I had told Briony Penn, writer, artist and environmental advocate with a PhD in Geography, that I remembered seeing Rivers of Herring in our summer cove during the ’60’s and ’70’s, but thought I never wrote about it. Here was proof:
29 July 1980
“SWARMS of tiny herring in Salty’s Cove. Never seen them so thick. Stretching all the way across cove and within 2 feet of cliff. Silver salmon. Water warm, but horrid going in with the fish!”
Finding this innocent entry was like finding a pearl in the ocean – and it is useful information today. No one thoroughly understands how herring populations work. DFO measures the big spawns that are commercially viable, and once the stock is depleted, they quit measuring. What we are discovering is that herring used to be in all the protected bays up and down the coast, and there are very few left.

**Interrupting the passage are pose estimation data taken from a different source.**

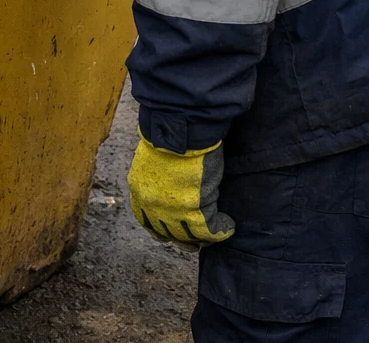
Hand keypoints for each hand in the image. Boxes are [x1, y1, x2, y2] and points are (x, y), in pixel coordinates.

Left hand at [126, 133, 235, 247]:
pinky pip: (211, 230)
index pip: (147, 222)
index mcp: (139, 192)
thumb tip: (170, 188)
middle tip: (197, 240)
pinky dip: (222, 230)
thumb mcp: (154, 162)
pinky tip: (229, 227)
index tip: (172, 233)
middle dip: (184, 238)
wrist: (182, 130)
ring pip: (190, 235)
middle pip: (169, 233)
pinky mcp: (195, 211)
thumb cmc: (171, 136)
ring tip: (217, 231)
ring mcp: (173, 211)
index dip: (162, 230)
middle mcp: (152, 206)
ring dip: (205, 236)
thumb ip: (158, 181)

I made a xerox copy of my note and gave it to Briony, who brought it to a meeting re. the herring quota for the Salish Seas. Briony told me the reference was perfect, because 1980 was the LAST LARGE HERRING SPAWN RECORDED in our Southern Gulf Islands. People like Briony thought we had a local summer population of herring, and now there was anecdotal proof. Fisheries, with all its “scientific wisdom” allowed our local resident populations to be virtually “wiped out” believing they didn’t even exist.
Importance of Herring
Pacific Herring (clupea pallasi) have the unenviable fate of being dinner to a large population of sea birds, salmon, seals, sea lions and whales. They are a vitally important fish in the food chain web of the oceans. Only one herring out of 10,000 eggs laid survive to return to spawn. They live up to 15 years – if they are lucky and escape the jaws of predators!
Have you ever seen a Humpback Whale scoop up a tonne of herring in one gulp? Go to You-Tube and watch this awesome sight.
Humpback Whales eating Herring on YouTube
What is today’s Lesson?
I hardly know because my task is to make my life lighter with my past history so I can spread my wings and fly with a new “me” into my next big adventure. I still dream of that Bull-dozer.
However, I am thrilled that I found this reference to the Herring Spawn – because it fills in a missing link that is significant today. On the same page I have reference to Barn Swallow babies being coaxed out of their nests under the eaves of our house. Another sad note, because we used to have 14 nests under the eaves and for many years there have been no swallows with their cheerful chatter and swift acrobatic flight. Never did I think the swallows would vanish. Never did I think my grandchildren might not know what a swallow was except for a book image like the extinct Dodo Bird.
Cluter is who we are ….though may your clutter never let you get lost or not seen because it has buried you.
thoughts and memories will always be within us to be recalled by oral and written history.
love Dolly
Thanks, Dolly! I agree with you. I DREAM of an uncluttered environment in my new home. However, I find it fascinating to go through the stuff I have collected and hoarded over the decades, and to trace my life and interests. Life becomes so busy, I tend to forget whom I’ve been in the past.